Regulation of JNK signaling by GSTp

Abstract

Studies of low basal Jun N‐terminal kinase (JNK) activity in non‐stressed cells led us to identify a JNK inhibitor that was purified and identified as glutathione S ‐transferase Pi (GSTp) and was characterized as a JNK‐associated protein. UV irradiation or H2O2 treatment caused GSTp oligomerization and dissociation of the GSTp–JNK complex, indicating that it is the monomeric form of GSTp that elicits JNK inhibition.

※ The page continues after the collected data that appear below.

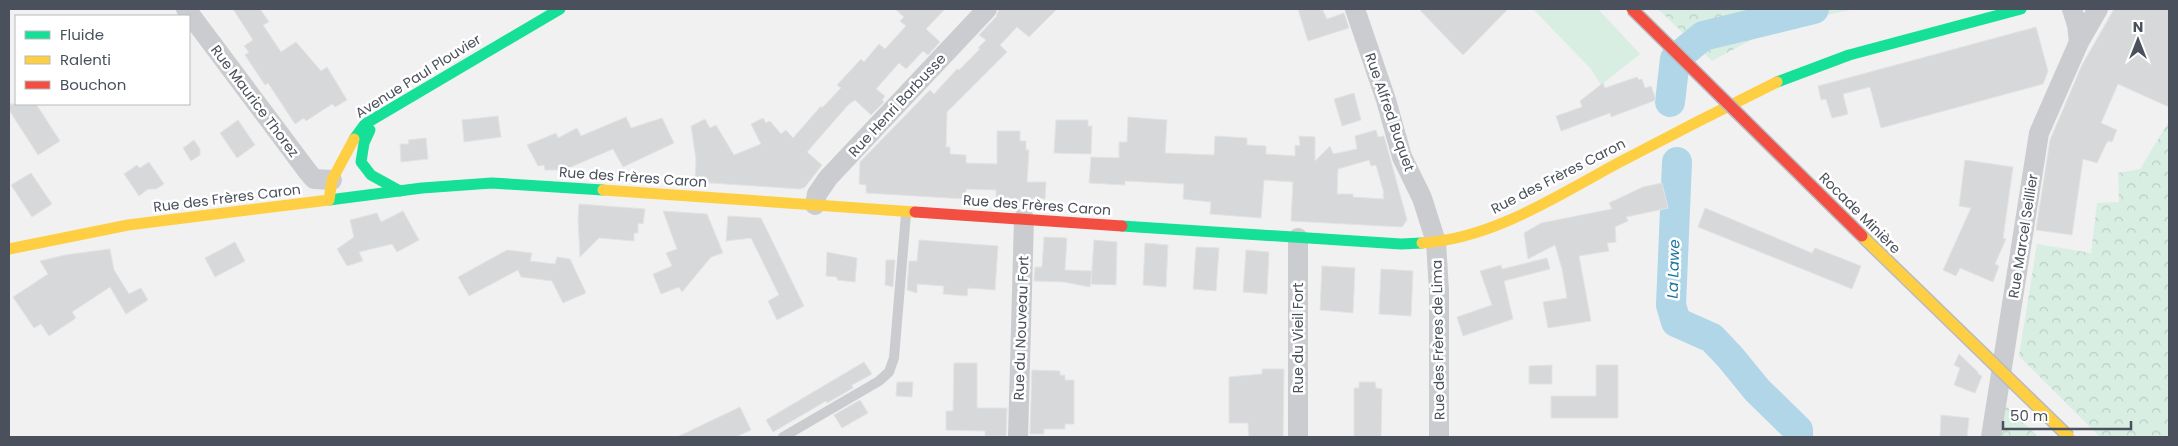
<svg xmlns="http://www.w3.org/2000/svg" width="2178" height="446" viewBox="0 0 2178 446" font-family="Poppins,sans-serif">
<defs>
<pattern id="forest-crowns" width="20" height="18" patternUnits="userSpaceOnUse" patternTransform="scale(1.25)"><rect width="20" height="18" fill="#d8eee3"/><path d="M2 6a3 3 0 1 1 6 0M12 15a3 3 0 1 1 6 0" fill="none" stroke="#bbcec5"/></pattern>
</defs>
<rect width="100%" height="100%" fill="#f1f1f1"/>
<path fill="#d8eee3" d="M1533 9H1598L1640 54 1601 85 1591 69Z"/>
<g fill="url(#forest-crowns)">
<path d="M1658 9H1856L1821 16 1753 39 1712 61Z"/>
<path d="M2169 121V437H2100L2019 356 2037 244 2091 253 2097 203 2119 202 2118 173 2140 169Z"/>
<path d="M2002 402 2038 437H1997Z"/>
</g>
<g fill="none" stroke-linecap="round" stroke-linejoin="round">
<g stroke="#b0d6e8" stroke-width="30">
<path d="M1670 102 1675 59 1703 36 1814 9"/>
<path d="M1677 162 1671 305 1676 322 1712 338 1730 357 1757 390 1798 430V437"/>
</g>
</g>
<g fill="#d7d8da" stroke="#e3e3e4" fill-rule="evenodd">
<path d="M233 9H260L269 22 263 25 281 52 296 42 321 71 327 67 347 100 335 107 332 104 306 121 304 118 295 124 268 83 265 85 245 55 249 52 244 46 253 40Z"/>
<path d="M895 9H945L926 29 940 42 928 55 923 51 906 69 899 63 876 89 885 96 882 100 884 102 871 115 855 100 848 105 807 152 822 165 805 187 800 189 695 182 696 159 691 126 705 119 710 128 716 125 734 155 761 144 751 124 763 118 766 123 770 121 781 134 786 130 793 138 821 106 822 108 841 88 837 85 861 59 864 62 879 44 885 49 906 26 900 21 904 17Z"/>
<path d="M999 9H1057L1029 37 1017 27 1000 45 1007 52 947 112 946 147H950V154L966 155V163L997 164V131H1020V141H1026V150H1029L1027 182H1046L1045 199 1033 198V201H996V190L966 189V199L866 193V185L859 184 860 162 930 90 934 94 957 69 959 70 980 49 978 48 986 40 979 35 996 17Z"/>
<path d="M1298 9H1322L1327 19 1344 13 1349 28 1308 41Z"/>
<path d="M1419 9H1508L1463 55Z"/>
<path d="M2114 9H2169V107L2118 84 2101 123 2117 130 2112 142 2108 141 2106 144 2097 163 2083 159 2072 235 2036 230 2050 140 2082 65Z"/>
<path d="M2036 27 2048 71 2043 84 1881 128 1870 87 1843 94 1848 114 1841 116 1832 118 1826 99 1821 100 1818 86Z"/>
<path d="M1637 77 1639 80 1642 79 1645 88 1651 86 1656 100 1611 117 1610 113 1561 131 1556 116 1582 107 1580 101 1603 83 1605 88Z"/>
<path d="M1354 93 1361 120 1342 126 1334 99Z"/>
<path d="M9 104H36L60 141 38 155 9 110Z"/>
<path d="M498 116 501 137 464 142 462 120Z"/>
<path d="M626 117 631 128 662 118 674 143 623 167 613 149 564 170H545L544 165 538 166 527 145 556 133 558 138 577 128 581 136Z"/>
<path d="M1128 117 1167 120 1165 153 1214 155 1215 136 1247 138V145L1266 146V154L1295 156V145L1300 146 1299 136 1315 137V161L1330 146 1333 154 1357 149 1355 136 1376 130 1378 137 1384 136 1407 220 1402 227 1291 221 1293 182 1264 180 1261 218 1210 214 1211 202 1183 199 1184 184 1125 181V185L1089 183 1091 157 1119 158V142H1127ZM1369 160 1371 166 1376 165 1384 193H1383L1384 199 1353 197V194H1337L1338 169Z"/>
<path d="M238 120 255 145 237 158 220 133Z"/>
<path d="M1056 120H1088V126H1092L1091 154 1054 153Z"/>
<path d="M426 138 428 159 401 162 400 144H409L408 140Z"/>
<path d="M194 140 200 149V155L191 161 183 148Z"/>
<path d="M1965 160 2013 167 2003 238 2006 239 1995 264 1999 266 1993 282 1960 268 1956 276 1943 270 1971 208 1959 206Z"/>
<path d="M149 162 164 184 156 189H148L139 196 124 174 137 165 140 168Z"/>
<path d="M31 173 52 204 32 217 11 185Z"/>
<path d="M1662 183 1668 208 1626 217 1628 221 1615 227 1616 242 1607 243 1609 251 1579 256 1591 321 1548 328 1543 302 1567 298 1562 269 1555 245 1528 259 1524 233 1541 223 1612 209 1609 203 1643 187Z"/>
<path d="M579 204 645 209 643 224 638 223V233H634V241L599 238 580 257 578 220Z"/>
<path d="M1705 208 1812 253 1815 248 1861 266 1852 289 1698 227Z"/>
<path d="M403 211 419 240 397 252 392 244 359 252 363 261 347 266 337 249 354 237 350 220 377 213 381 222Z"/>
<path d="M663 211 707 214 723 253 711 257 682 292 679 287 661 294 653 274 672 266 666 253 677 249Z"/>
<path d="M728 216 761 218 804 306 777 320 768 301 779 295 751 238 726 241Z"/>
<path d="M1044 237 1067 238 1065 270 1092 271 1090 287 1064 282 1034 281 1035 267H1042Z"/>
<path d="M919 240 998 246 995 290 968 288 967 296 943 294 944 286 917 284V293L907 290 909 261H917Z"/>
<path d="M1094 240 1117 242 1116 285 1091 284Z"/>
<path d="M235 242 245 261 215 277 205 258Z"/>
<path d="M1145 243 1168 245 1166 287 1143 285Z"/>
<path d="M1196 247 1219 248 1216 291 1193 289Z"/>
<path d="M110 249 114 270 129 294 141 288 148 300 126 314 110 287 72 312 76 318 49 336 41 324 34 328 13 297 48 274 40 261 65 255Z"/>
<path d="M507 250 532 253 530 261 555 264 557 257 570 259 586 293 563 303 552 281 521 277 518 270 469 296 458 277Z"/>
<path d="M1246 250 1269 252 1267 294 1243 292Z"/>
<path d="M827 252 857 258 855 282 837 280V277L826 276Z"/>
<path d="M1547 258 1550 269 1504 281 1513 319 1463 336 1457 317 1492 305 1480 271 1501 265 1502 269Z"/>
<path d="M886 260H895L893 287 885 285Z"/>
<path d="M1322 266 1355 268 1353 313 1320 310Z"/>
<path d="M1381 269 1413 271 1411 316 1379 314Z"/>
<path d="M1959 354 1978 372V374L1982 376 1975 393 1954 385 1960 368 1954 365Z"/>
<path d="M864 362 872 374 852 385 853 388 827 403 826 401 773 432 766 420Z"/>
<path d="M954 363H977V408H1007L1006 436H985V431L946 430V411H953Z"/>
<path d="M1552 365V384H1529V366Z"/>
<path d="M1596 365H1618V418H1551V396H1596Z"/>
<path d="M1262 369H1284L1283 437H1249L1248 423H1229V377L1262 374Z"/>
<path d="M1032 370 1060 371V375H1065V380H1074V424H1065V429H1044V434H1030Z"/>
<path d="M897 382H913L912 397 896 396Z"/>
<path d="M1359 382H1375L1376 388 1382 389 1381 437H1354V388H1359Z"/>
<path d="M860 400 868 413 842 428 834 415Z"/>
<path d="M740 407 751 430 736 437H677Z"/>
<path d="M1941 415 1969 418 1967 437H1940Z"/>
</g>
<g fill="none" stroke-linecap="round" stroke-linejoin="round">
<path stroke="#cbcccf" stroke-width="10" d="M783 437 879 381 889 372 894 358 906 214"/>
<g stroke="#cbcccf" stroke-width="20">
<path d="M186 9 308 172 314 179 332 180"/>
<path d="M1355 9 1386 100 1402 157 1422 198 1436 242 1439 291V437"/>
<path d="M2072 9 2077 25 2079 42"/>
<path d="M815 205 817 194 828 178 987 9"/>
<path d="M1018 437 1024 218"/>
<path d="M1298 437V238"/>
<path d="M1991 437 2039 133 2079 42 2098 9"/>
</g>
<g stroke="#16e098" stroke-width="11">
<path d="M1777 82 1849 55 2021 9"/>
<path d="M370 130 364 143 361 162 371 175 400 191"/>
<path d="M354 139 365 124 560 9"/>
<path d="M329 200 422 188 492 183 603 190"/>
<path d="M1122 226 1401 244 1422 243"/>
</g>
<g stroke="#ffcf43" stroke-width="11">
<path d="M603 190 915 212"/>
<path d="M1422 243C1492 239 1557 196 1618 163 1671 135 1724 108 1777 82"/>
<path d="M9 249 128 225 329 200 332 180 354 139"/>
</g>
<path stroke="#f24e42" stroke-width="11" d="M915 212 1122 226"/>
<g stroke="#b7bac0" stroke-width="14" stroke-linecap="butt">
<path id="slow-bridge" d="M1862 236 2069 437"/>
</g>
<g stroke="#b7bac0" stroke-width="14" stroke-linecap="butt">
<path id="jam-bridge" d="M1632 9 1862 236"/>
</g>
<use href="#slow-bridge" stroke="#ffcf43" stroke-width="11"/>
<use href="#jam-bridge" stroke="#f24e42" stroke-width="11"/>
</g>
<g text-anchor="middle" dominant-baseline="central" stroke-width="5" stroke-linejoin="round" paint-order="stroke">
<g font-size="14" fill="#4a515c" stroke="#fff">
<text transform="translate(418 76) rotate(-32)">Avenue Paul Plouvier</text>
<text transform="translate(255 101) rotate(53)">Rue Maurice Thorez</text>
<text transform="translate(897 105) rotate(-47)">Rue Henri Barbusse</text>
<text transform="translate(1390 112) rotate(71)">Rue Alfred Buquet</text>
<text transform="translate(1558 176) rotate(-27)">Rue des Frères Caron</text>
<text transform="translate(633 177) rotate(4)">Rue des Frères Caron</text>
<text transform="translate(227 198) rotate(-7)">Rue des Frères Caron</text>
<text transform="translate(1037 205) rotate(4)">Rue des Frères Caron</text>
<text transform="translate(1860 213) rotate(45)">Rocade Minière</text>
<text transform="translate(2023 236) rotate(-81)">Rue Marcel Seillier</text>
<text transform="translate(1021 328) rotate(-88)">Rue du Nouveau Fort</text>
<text transform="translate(1298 338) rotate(-90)">Rue du Vieil Fort</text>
<text transform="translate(1438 340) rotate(-91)">Rue des Frères de Lima</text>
</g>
<g font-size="15" font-style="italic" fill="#19739f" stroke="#fff">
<text transform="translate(1673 269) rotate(-88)">La Lawe</text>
</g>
</g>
<rect width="2178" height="446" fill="none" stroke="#4a515c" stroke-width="20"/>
<rect x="15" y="15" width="175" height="90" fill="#ffffff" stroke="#b7b9be"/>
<rect x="25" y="31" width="25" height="8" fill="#16e098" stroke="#b7b9be"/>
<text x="60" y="40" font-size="15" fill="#4a515c">Fluide</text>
<rect x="25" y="56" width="25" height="8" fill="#ffcf43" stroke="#b7b9be"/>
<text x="60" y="65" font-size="15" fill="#4a515c">Ralenti</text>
<rect x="25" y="81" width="25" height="8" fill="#f24e42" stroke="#b7b9be"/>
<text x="60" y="90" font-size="15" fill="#4a515c">Bouchon</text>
<g transform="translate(2138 40)" stroke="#ffffff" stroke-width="4" paint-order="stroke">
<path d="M0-4L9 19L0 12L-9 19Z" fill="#4a515c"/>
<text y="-8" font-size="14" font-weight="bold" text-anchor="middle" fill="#4a515c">N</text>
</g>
<path d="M2003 421v8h128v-8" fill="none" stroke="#4a515c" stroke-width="2.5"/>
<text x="2010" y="421" font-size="15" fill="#4a515c" stroke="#ffffff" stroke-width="4" paint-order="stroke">50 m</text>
</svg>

Addition of purified GSTp to the Jun–JNK complex caused a dose‐dependent inhibition of JNK activity. Conversely, immunodepleting GSTp from protein extracts attenuated JNK inhibition. Furthermore, JNK activity was increased in the presence of specific GSTp inhibitors and a GSTp‐derived peptide. Forced expression of GSTp decreased MKK4 and JNK phosphorylation which coincided with decreased JNK activity, increased c‐Jun ubiquitination and decreased c‐Jun‐mediated transcription. Co‐transfection of MEKK1 and GSTp restored MKK4 phosphorylation but did not affect GSTp inhibition of JNK activity, suggesting that the effect of GSTp on JNK is independent of the MEKK1–MKK4 module. Mouse embryo fibroblasts from GSTp‐null mice exhibited a high basal level of JNK activity that could be reduced by forced expression of GSTp cDNA. In demonstrating the relationships between GSTp expression and its association with JNK, our findings provide new insight into the regulation of stress kinases.